* SUPPLIED PASSAGE
====

AMMAN, Jordan, Feb. 15 (UPI) — Arab press roundup for Feb. 15: Lebanon’s as-Safir commented Wednesday that the massive demonstration in Beirut Tuesday marking the first anniversary of former Prime Minister Rafik Hariri’s assassination showed Hariri continues to have a strong presence in Lebanese memory.

The independent daily said it showed the persistent demand to punish his killers was instrumental in defining Lebanon’s internal policies and relations with Syria. It added the demonstration put an end to the "desperate picture that emerged in the past year depicting the Lebanese are not capable of administering their own affairs without direct external interference."

The mass-circulation paper opined the manifestation was an honest expression of a desire for national unity and brought a new dynamic to move forward in building "an authority of the vast majority, with a well-known agenda, and to work towards completing the disengagement from Syria." It complained that while Sunnis, Christians and Druze showed up, most of the Shiites decided to remain home and watch the demonstration on their television sets, saying they placed themselves "outside the general national context and oppose the idea that Syria’s influence in Lebanon has ended."

====

* RECORD EXCERPTS
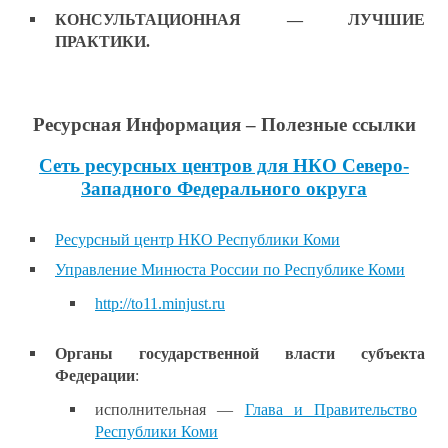
КОНСУЛЬТАЦИОННАЯ —
ЛУЧШИЕ
ПРАКТИКИ.
Ресурсная Информация – Полезные ссылки
Сеть ресурсных центров для НКО Северо-
Западного Федерального округа
Ресурсный центр НКО Республики Коми
Управление Минюста России по Республике Коми
http://to11.minjust.ru
Органы государственной власти субъекта
Федерации
:
исполнительная —
Глава и Правительство
Республики Коми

====

* PROBLEM 1
In the Hariri anniversary roundup, what led as-Safir to conclude that Hariri still has a strong presence in Lebanese memory?
* PROBLEM 2
Copy the part of the Hariri anniversary roundup that opens with the words containing "AMMAN, Jordan, Feb." and closes with "in Lebanese memory.".
* PROBLEM 3
Which religious communities does the Hariri anniversary roundup name?

* WRITTEN ANSWER 1
The paper drew that conclusion from the massive demonstration in Beirut on Tuesday marking the first anniversary of Hariri's assassination.

* WRITTEN ANSWER 2
AMMAN, Jordan, Feb. 15 (UPI) — Arab press roundup for Feb. 15: Lebanon’s as-Safir commented Wednesday that the massive demonstration in Beirut Tuesday marking the first anniversary of former Prime Minister Rafik Hariri’s assassination showed Hariri continues to have a strong presence in Lebanese memory.

* WRITTEN ANSWER 3
Sunnis, Christians, Druze, Shiites